- Kutipan Terpilih -
SURABAYA – Fakultas Hukum Universitas Airlangga (Unair) Surabaya, gelar review Focus Group Discussion (FGD) tragedi Kanjuruhan, yang secara langsung menghadirkan keluarga korban untuk mendengarkan penjelasan dan sanggahan dari para ahli, serta diberi kesempatan untuk bertanya langsung dengan para pakar.
Usai di sampaikannya hasil outopsi oleh Ketua Perhimpunan Dokter Forensik Indonesia (PDFI) Jatim, Dr dr Nabil Bahasuan beberapa waktu lalu, beragam komentar miring dari keluarga korban yang tidak puas dengan hasil tersebut.
Kini sebanyak 16 orang mewakili keluarga korban Kanjuruhan itu menghadiri kegiatan FGD, yang di selenggarakan di Kampus B, Gedung Pancasila, Fakultas Hukum Unair Surabaya, pada Rabu (7/12/2022).
Di kesempatan ini mereka mendapat penjelasan secara gamblang baik dari bidang Forensik, bidang Hukum Pidana, bidang Psikologi, bidang Kimia dan Bidang Hak Asasi Manusia (HAM).
Salah satu perwakilan keluarga korban Vincentius Aris atau orang tua dari korban atas nama Revano Presati, menyampaiakan kegiatan ini menambah pengetahuan dan memperluas pengetahuan.
Namun demikian ia mengaku tidak semu yang disampaikan oleh para pakar dapat masuk dalam pemikirannya.
“Kalo penyampaian para pakar itu memperluas pandangan kami terhadap penyelesaian hukum yang ada saat ini, terlebih hanya itu sih untuk poinnya,” ucap Vincentius Aris keluarga korban Kanjuruhan dihadapan awak media.
Lebih lanjut Vincentius juga mengatakan, sebelumnya ia tidak tau jika permasalahan ini sudah di proses oleh pihak kepolisian, pasalnya selama ini mayoritas keluarga korban hanya tau dari media.

- Data untuk Diperiksa -
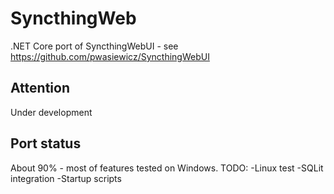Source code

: 
# SyncthingWeb
.NET Core port of SyncthingWebUI - see https://github.com/pwasiewicz/SyncthingWebUI

## Attention
Under development

## Port status
About 90% - most of features tested on Windows.
TODO:
-Linux test
-SQLit integration
-Startup scripts
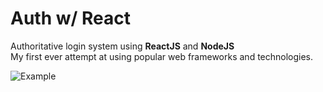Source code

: # Auth w/ React
Authoritative login system using <b>ReactJS</b> and <b>NodeJS</b>
<br>My first ever attempt at using popular web frameworks and technologies.

![Example](https://i.imgur.com/9muhbNh.gif)
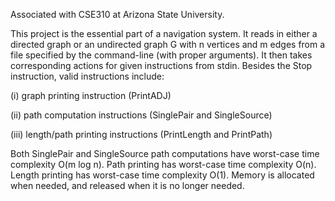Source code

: Associated with CSE310 at Arizona State University.

This project is the essential part of a navigation system. It reads in either a directed graph or an undirected graph G with n vertices and m edges from a file specified by the command-line (with proper arguments). It then takes corresponding actions for given instructions from stdin. Besides the Stop instruction, valid instructions include:

(i) graph printing instruction (PrintADJ)

(ii) path computation instructions (SinglePair and SingleSource)

(iii) length/path printing instructions (PrintLength and PrintPath)

Both SinglePair and SingleSource path computations have worst-case time complexity O(m log n). Path printing has worst-case time complexity O(n). Length printing has worst-case time complexity O(1). Memory is allocated when needed, and released when it is no longer needed.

- Tujuan Anda -
Berdasarkan berita tentang FGD tragedi Kanjuruhan, sebutkan seluruh bidang yang memberikan penjelasan kepada keluarga korban.

- Hasil Latihan -
Forensik, Hukum Pidana, Psikologi, Kimia, dan Hak Asasi Manusia (HAM).